Belgien kauft "Early Warning System" zur Cybersicherheit an

Der Ministerat hat grünes Licht zur Inbetriebnahme des "Early Warning Systems" für Cybersicherheit gegeben, heißt es in einem Pressebericht der Regierung. Die entsprechenden Behörden würden das Tool des "Early Warning Systems" ankaufen.
WANGMO/ EurekaSlide

Es handelt sich um eine automatische Plattform für den proaktiven  Austausch von Informationen über Zwischenfälle und Risiken. Die betroffenen Sektoren sind: Kritische Infrastrukturen, Transport, Energie, Telekommunikation, Finanzen, Wasserversorgung, Internetprovider, Gesundheit und Behörden.

CERT.be (das föderale Cyber-Emergency Team) und CCB (das Computer Emergency Respons Team des Zentrums für Cybersicherheit in Belgien) werden das Tool "Early Warning System" ankaufen.

Jüngst verabschiedete die belgische Regierung auch den Dringlichkeitsplan zur Cybersicherheit. Mit der Einführung des "Early Warning Systems" ergänzt sie ihr präventives Arsenal.

"Cyberangriffe und Cyberspionage werden zu einer immer größeren Bedrohung für unsere nationale Sicherheit, Konkurrenzfähigkeit und Wirtschaft.
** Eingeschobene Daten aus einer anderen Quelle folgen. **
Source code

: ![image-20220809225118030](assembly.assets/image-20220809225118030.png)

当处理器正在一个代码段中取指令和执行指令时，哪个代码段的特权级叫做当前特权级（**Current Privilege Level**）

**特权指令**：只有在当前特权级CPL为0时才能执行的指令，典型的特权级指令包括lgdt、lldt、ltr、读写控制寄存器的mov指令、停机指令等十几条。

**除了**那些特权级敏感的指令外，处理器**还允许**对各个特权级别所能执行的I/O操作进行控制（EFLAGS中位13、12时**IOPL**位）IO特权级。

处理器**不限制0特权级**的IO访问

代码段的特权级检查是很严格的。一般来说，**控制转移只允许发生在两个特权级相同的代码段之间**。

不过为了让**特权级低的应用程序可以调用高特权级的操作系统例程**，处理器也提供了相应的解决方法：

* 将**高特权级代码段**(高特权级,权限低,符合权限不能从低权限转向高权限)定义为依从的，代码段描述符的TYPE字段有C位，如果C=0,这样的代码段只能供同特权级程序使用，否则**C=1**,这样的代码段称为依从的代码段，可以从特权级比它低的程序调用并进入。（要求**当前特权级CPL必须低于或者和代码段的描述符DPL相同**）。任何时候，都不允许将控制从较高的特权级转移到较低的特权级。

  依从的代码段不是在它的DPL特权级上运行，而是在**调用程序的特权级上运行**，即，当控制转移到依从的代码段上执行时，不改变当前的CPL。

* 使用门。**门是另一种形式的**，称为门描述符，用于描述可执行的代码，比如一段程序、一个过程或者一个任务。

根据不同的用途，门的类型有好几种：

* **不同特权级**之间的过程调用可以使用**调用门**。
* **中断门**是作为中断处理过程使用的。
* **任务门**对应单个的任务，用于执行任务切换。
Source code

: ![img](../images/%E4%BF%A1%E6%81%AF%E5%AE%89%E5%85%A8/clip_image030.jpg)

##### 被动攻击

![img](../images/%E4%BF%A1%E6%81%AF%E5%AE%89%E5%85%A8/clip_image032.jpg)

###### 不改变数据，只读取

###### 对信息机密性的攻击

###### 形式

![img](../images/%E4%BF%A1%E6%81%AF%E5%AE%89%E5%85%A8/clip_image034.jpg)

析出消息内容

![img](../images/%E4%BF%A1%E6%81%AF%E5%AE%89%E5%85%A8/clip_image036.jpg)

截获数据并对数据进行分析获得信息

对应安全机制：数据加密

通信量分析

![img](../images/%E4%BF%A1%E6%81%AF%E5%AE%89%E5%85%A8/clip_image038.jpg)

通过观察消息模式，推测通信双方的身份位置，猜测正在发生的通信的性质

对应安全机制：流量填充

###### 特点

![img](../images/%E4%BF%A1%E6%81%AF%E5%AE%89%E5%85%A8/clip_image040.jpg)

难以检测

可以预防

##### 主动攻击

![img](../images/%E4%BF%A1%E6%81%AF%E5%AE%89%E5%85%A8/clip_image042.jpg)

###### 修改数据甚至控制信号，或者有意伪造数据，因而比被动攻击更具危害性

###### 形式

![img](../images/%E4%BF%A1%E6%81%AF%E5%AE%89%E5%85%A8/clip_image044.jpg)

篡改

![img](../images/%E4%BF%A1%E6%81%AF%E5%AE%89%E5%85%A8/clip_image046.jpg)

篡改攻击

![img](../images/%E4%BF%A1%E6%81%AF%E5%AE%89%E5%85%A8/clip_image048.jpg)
Es ist deshalb wichtig, dass wir die kritische Infrastruktur und die Schlüsselsektoren in unserem Land so gut wie möglich schützen und schnell über mögliche Cybergefahren informieren", unterstrich Alexander De Croo, der Vizepremier und Minister für Telekom und Digitales in diesem Zusammenhang. "Das 'Cyber Security Early Warning System' wird proaktiv Informationen mit ihnen teilen, so dass sie sich gegen zum Beispiel Hacking oder Datenklau wappnen können."